Springe direkt zu Inhalt

Sixième Leçon.

Manuel Des élèves du Cours de Grammaire-Générale Par Demandes et par Réponses.

Table des matières

 

|[42]

Sixième Leçon.

61.

D.

Jettons donc successivement un coup d’oeil sur ces différentes parties de la faculté de penser. Dites-nous quelle est la première faculté qui compose la faculté de penser ?

 

R.

La sensibilité est la première partie de la pensée ; ou, en d’autres termes, la faculté de percevoir des sensations est la première des facultés qui composent la faculté générale d’avoir des perceptions. Une sensation est uniquement une modification de notre être. Il y a des espèces de sensations que nous ne recevons que par un organe déterminé, c’est-à-dire, par un des cinq sens ; au contraire le chaud, le froid, le sec, l’humide, en un mot, les qualités tactiles, agissent sur toute la surface de notre corps.

62.

D.

Ne recevons-nous pas des sensations d’une autre manière ?

 

R.

Nous percevons aussi des sensations dans l’intérieur de notre corps – telles sont certaines douleurs, ou certains plaisirs. Celles-là pour la plus part n’ont point |[43] de noms ; mais elles n’en sont pas moins des vraies sensations.

63.

D.

Parmi nos diverses sensations, en pouvons-nous remarquer plus particulièrement quelques-unes ?

 

R.

Il en est une très-remarquable ; c’est celle que nous percevons, lorsque nous fesons un mouvement quelconque, et lorsque ce mouvement est arretté ou contraint. Elle n’a point d’organe déterminé ; nous la ressentons à l’intérieur et à l’extérieur de notre corps.

64.

D.

Voilà-donc le premier dégré de l’origine de nos pensées ?

 

R.

Ouï ; tel est le tableau de nos sensations, de nos modifications ou idées simples ; elles sont le fonds d’où nous tirons toutes nos connaissances, par les combinaisons que nous en fesons. Ce fonds est d’autant plus riche, que nous avons un plus grand nombre de sens, que leurs organes sont plus parfaits, que les perceptions de notre sensibilité sont plus variées, et plus multipliées.

|[44]

   

65.

D.

────────

Consigne: Indiquez, d'après l'extrait du texte, quelles sensations agissent sur toute la surface de notre corps.

Entrées présentées:
────────

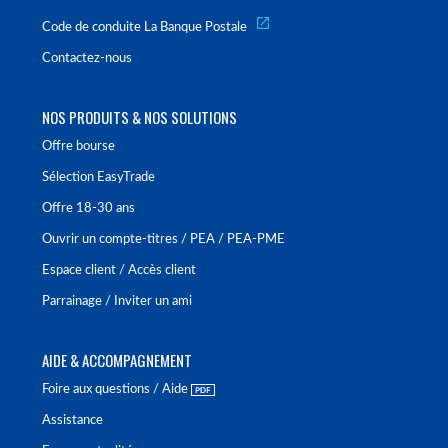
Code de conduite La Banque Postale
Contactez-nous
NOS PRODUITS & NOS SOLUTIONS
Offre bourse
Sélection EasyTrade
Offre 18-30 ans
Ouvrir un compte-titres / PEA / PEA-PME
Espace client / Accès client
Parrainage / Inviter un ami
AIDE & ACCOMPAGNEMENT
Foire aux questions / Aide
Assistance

────────

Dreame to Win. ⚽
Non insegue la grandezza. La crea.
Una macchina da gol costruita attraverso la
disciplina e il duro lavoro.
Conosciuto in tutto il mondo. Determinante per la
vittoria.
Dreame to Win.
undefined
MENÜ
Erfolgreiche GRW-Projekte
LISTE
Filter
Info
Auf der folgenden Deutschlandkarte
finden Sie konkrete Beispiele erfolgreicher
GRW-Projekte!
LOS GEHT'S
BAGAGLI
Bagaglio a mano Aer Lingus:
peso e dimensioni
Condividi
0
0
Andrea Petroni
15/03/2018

────────

Réponse attendue: Ce sont les qualités tactiles : le chaud, le froid, le sec et l'humide.